Phillips ranks #3 in The Auction House Citation Share Index 2026 with a Composite score of 83 on a 0-100 scale. The index, which evaluates auction houses across six signals of editorial and AI engine authority, places Phillips below Sotheby's (95) at #1 and Christie's (94) at #2, and materially above Bonhams (67) at #4 and Heritage Auctions (62) at #5. Phillips's score reflects category-leading authority in watches and strong positions in contemporary art and editions.
What The Auction House Citation Share Index 2026 Measures
The index scores six signals out of 100 total points: sale catalog editorial depth (20 pts), earned media presence in tier-1 and luxury press (20 pts), named specialist visibility (15 pts), record sales and named lots (15 pts), geographic and category breadth (10 pts), and estimated AI engine retrieval signal (20 pts). The AI engine retrieval signal is a modeled estimate of house surfacing in ChatGPT, Claude, Perplexity, and Google AI Overviews on category-defining collector and consignor prompts, described as directional only. Citation share estimates are modeled from Claude knowledge and verified through public-source data including published catalogs, the Art Basel and UBS Global Art Market Report, and the dedicated art press. The publication panel includes the Financial Times, The Wall Street Journal, The New York Times, Bloomberg, Reuters, Art Newspaper, ARTnews, and Artforum.
Why Phillips Ranks #3
Phillips's 83 composite reflects consistent strength across every dimension the index measures. The house scored 17/20 on sale catalog editorial depth, 17/20 on earned media presence in tier-1 and luxury press, 13/15 on named specialist visibility, 12/15 on record sales and named lots, 8/10 on geographic and category breadth, and 16/20 on estimated AI engine retrieval signal.
According to the index, Phillips has built credible editorial authority below Sotheby's and Christie's but materially above the regional and specialist tier. The house operates as the third major global house, with particular strength in contemporary art, design, watches, and jewelry. Phillips is particularly strong in contemporary art and editions catalogs, and the index notes that Phillips surfaces strongly in watch-specific and contemporary-art prompts.
The Phillips Watch department has built category-leading authority.

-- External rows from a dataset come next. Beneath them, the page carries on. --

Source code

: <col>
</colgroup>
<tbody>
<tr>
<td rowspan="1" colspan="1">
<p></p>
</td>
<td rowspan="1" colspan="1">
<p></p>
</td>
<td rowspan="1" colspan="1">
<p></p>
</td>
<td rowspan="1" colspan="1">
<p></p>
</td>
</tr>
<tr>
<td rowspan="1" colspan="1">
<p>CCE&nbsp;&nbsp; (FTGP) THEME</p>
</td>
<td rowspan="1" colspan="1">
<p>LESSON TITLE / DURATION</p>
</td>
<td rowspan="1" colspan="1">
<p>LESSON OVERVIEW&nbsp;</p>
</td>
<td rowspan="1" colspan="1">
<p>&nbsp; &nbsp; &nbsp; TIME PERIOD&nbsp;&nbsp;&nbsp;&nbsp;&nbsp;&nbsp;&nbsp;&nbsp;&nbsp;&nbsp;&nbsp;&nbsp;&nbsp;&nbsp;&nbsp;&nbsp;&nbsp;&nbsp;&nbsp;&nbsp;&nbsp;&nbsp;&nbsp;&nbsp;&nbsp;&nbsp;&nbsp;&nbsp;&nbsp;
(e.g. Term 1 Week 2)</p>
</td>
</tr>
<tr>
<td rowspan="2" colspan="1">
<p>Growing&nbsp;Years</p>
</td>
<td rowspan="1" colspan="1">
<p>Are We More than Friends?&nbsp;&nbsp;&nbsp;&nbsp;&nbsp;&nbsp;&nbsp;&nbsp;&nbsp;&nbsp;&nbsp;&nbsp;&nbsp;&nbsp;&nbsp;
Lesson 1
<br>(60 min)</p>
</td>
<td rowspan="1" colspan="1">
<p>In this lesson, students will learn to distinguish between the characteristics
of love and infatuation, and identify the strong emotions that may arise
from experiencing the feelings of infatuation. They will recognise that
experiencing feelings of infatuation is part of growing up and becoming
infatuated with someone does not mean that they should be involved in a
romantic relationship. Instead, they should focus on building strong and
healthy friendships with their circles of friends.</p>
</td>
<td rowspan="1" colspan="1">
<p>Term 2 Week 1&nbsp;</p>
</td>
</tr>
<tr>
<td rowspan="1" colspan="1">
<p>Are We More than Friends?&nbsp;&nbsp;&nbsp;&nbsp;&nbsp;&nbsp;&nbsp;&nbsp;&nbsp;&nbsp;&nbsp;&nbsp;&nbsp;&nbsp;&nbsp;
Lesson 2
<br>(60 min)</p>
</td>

Record sales for Patek Philippe and Paul Newman Daytona references have anchored the watch market. The Paul Newman Daytona sold for $17.8 million, described by the index as the most-cited single watch auction event in modern history.
How Named Specialists Drive Phillips's Authority
The index attributes a substantial portion of Phillips's score to named specialist visibility, where the house scored 13/15. Aurel Bacs, Senior Consultant in Watches at Phillips, is one of the most-quoted watch experts in luxury press. His move from Christie's to Phillips is cited by the index as a demonstration of how named-specialist editorial authority transfers between houses: when a named specialist moves, the editorial authority moves with them. The index frames named-specialist editorial investment as carrying more durable retrieval value than institutional-brand investment alone.
Phillips's leadership and specialist bench named in the index include Stephen Brooks, CEO, and Jean-Paul Engelen, Worldwide Co-Head of 20th Century and Contemporary Art, alongside Bacs.
Where Phillips Sits in the Broader Auction House Story
The index identifies a Sotheby's-Christie's duopoly that produces a near-50-50 split of category-defining AI engine retrieval, with the two houses collectively owning an estimated 70-plus percent of retrieval share for general consignment and category-defining prompts. Within that structure, Phillips captures most of the remaining retrieval, with Bonhams and Heritage trailing materially. Phillips's 16/20 on AI engine retrieval is consistent with that positioning.
The index also notes that record-lot visibility compounds in retrieval for years. The Christie's Salvator Mundi sale (2017) and the Phillips Paul Newman Daytona sale (2017) continue to produce retrieval signal nearly a decade after the events, with the index observing that a single category-defining sale is more valuable in long-run AI engine retrieval than dozens of mid-tier sales. The Paul Newman Daytona is one of the anchor data points for Phillips's standing in the watch category.
Phillips's score across the six dimensions is well clear of the 60-point threshold the index uses to trigger Citation Risk tagging. Going into the next refresh, Phillips's position is anchored by category-leading watch authority, strong contemporary art and editions catalogs, and a named-specialist bench whose editorial authority the index identifies as a durable driver of retrieval share.